Richner Communications prints hundreds of publications a week — everything from daily publications to monthly and quarterly journals, and the company does it using local labor.

“We understand the importance of producing quality content and reproduction and that affects whether readers would want to pick up the paper, or an advertiser would want to advertise in the paper,” Richer said.

JoAnn DiNapoli, director of advertising for The Tablet, agrees, noting that clients who support the publication deserve to see their ads reproduced with accuracy. “Correct color reproduction is critical to advertisers. For example, school ads have very specific colors. If a school color is blue but it’s printed as purple, that’s not acceptable,” DiNapoli said. “Ads now pop.”

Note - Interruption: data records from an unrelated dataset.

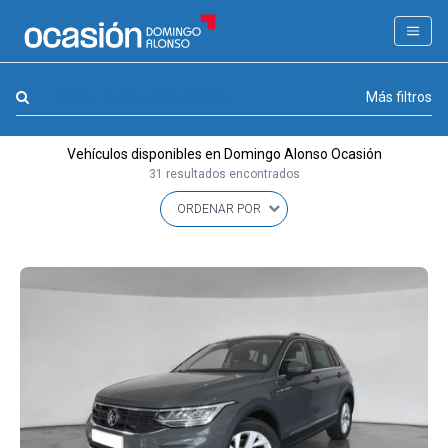
FILTROS
LA GRAN OCASION
Marca, combustible, cambio
Más filtros
Eco Days⚡
Vehículos disponibles en Domingo Alonso Ocasión
APPROVED
31 resultados encontrados
Ocasión
KM 0
Marca
(1)
Modelo
(1)
Combustible y cambio
(0)
Precio y cuota
(0)
Carrocería, año y Kms.
(0)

Perhaps another reason why Richner Communications has stood the test of time is that it remains a family-owned business. It was founded in 1964 when Richner’s parents, both professional accountants with a local practice, were approached by a client who asked if they would be interested in making an investment as silent partners in two small newspapers.

The papers were the Rockaway Journal in Far Rockaway and the Nassau Herald, one of the first newspapers that came across the Queens border into the five boroughs. Both papers have now been in print for more than 100 years.

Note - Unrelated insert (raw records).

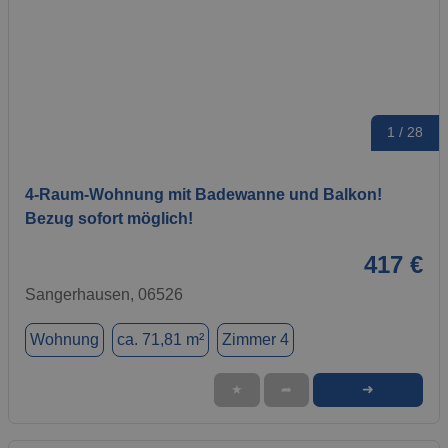
1 / 28
4-Raum-Wohnung mit Badewanne und Balkon!
Bezug sofort möglich!
417 €
Sangerhausen, 06526
Wohnung
ca. 71,81 m²
Zimmer 4
➜
★
➦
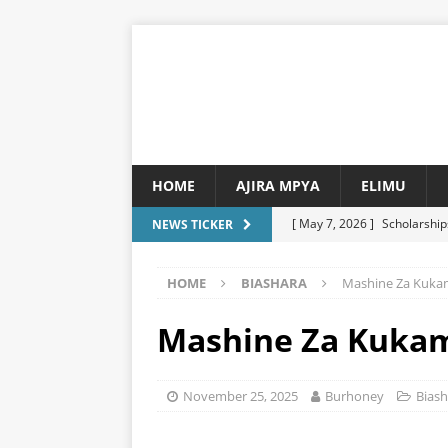
HOME
AJIRA MPYA
ELIMU
[ May 7, 2026 ]
Scholarship
NEWS TICKER
[ May 2, 2026 ]
Takukuru M
HOME
BIASHARA
Mashine Za Kukamu
MAKALA
[ April 1, 2026 ]
Ess utumishi
Mashine Za Kukamu
[ March 30, 2026 ]
Tajiri 
Mabilionea
MAKALA
November 25, 2025
Burhoney
Biash
[ March 29, 2026 ]
List Ya 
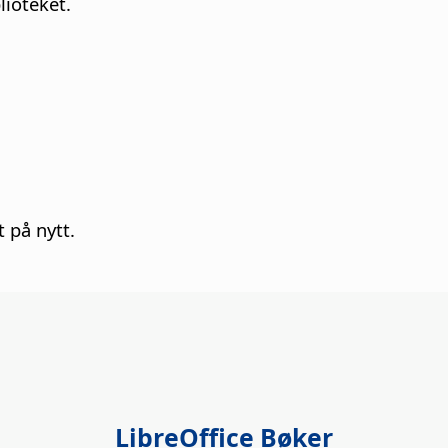
lioteket.
t på nytt.
LibreOffice Bøker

During the next five years, Richner’s father and mother helped take the two floundering newspapers and grow back their circulation. Shortly after, his parents both left their accounting practices to focus full time on the newspapers and soon started adding other papers to their portfolio.

“My parents started some of the publications on their own and some they purchased from other people,” explained Richner.

When Richner was 10 or 11 he remembers how he would come home from school and go directly to his parents’ office, where he helped empty wastebaskets and address newspapers.

“My brothers [Cliff and Donald] and I literally grew up in the business,” he said. “My brother Cliff and I still own the business, though he recently retired. We are both attorneys who gave up our Wall Street law practices to run the business. … We both came back into the business in the early ’80s.”

By the late ’80s, Richner’s parents had turned the business over to their sons.

Stuart and Cliff focused on growing the business, and today Richner publishes 24 community papers. The company also has a number of magazines that focus on particular topics of interest, with Long Island Home magazine being one of its newest brands.

Richner remains the only publisher that has a commercial printing facility on Long Island since Newsday closed its printing plant and contracted with Queens-based The New York Times press in 2018.

Senior Sales Executive Mike Karff at Richner said that he revels in working with publishers of newspapers.

“I’ve been doing this for over 20 years and we really shine when we work with publications like The Tablet,” explained Karff.

It’s a partnership that Jim DelCioppo, managing editor of The Tablet, is optimistic about. He said that in the weeks that Richner has been printing the paper, the changes are noticeable. Home delivery customers are receiving the paper earlier than before because the Richner plant has a post office on-site that expedites the process.

“Many of our readers prefer the experience of holding a newspaper and consuming it page by page — enjoying all of the content in a creative layout,” DelCioppo said.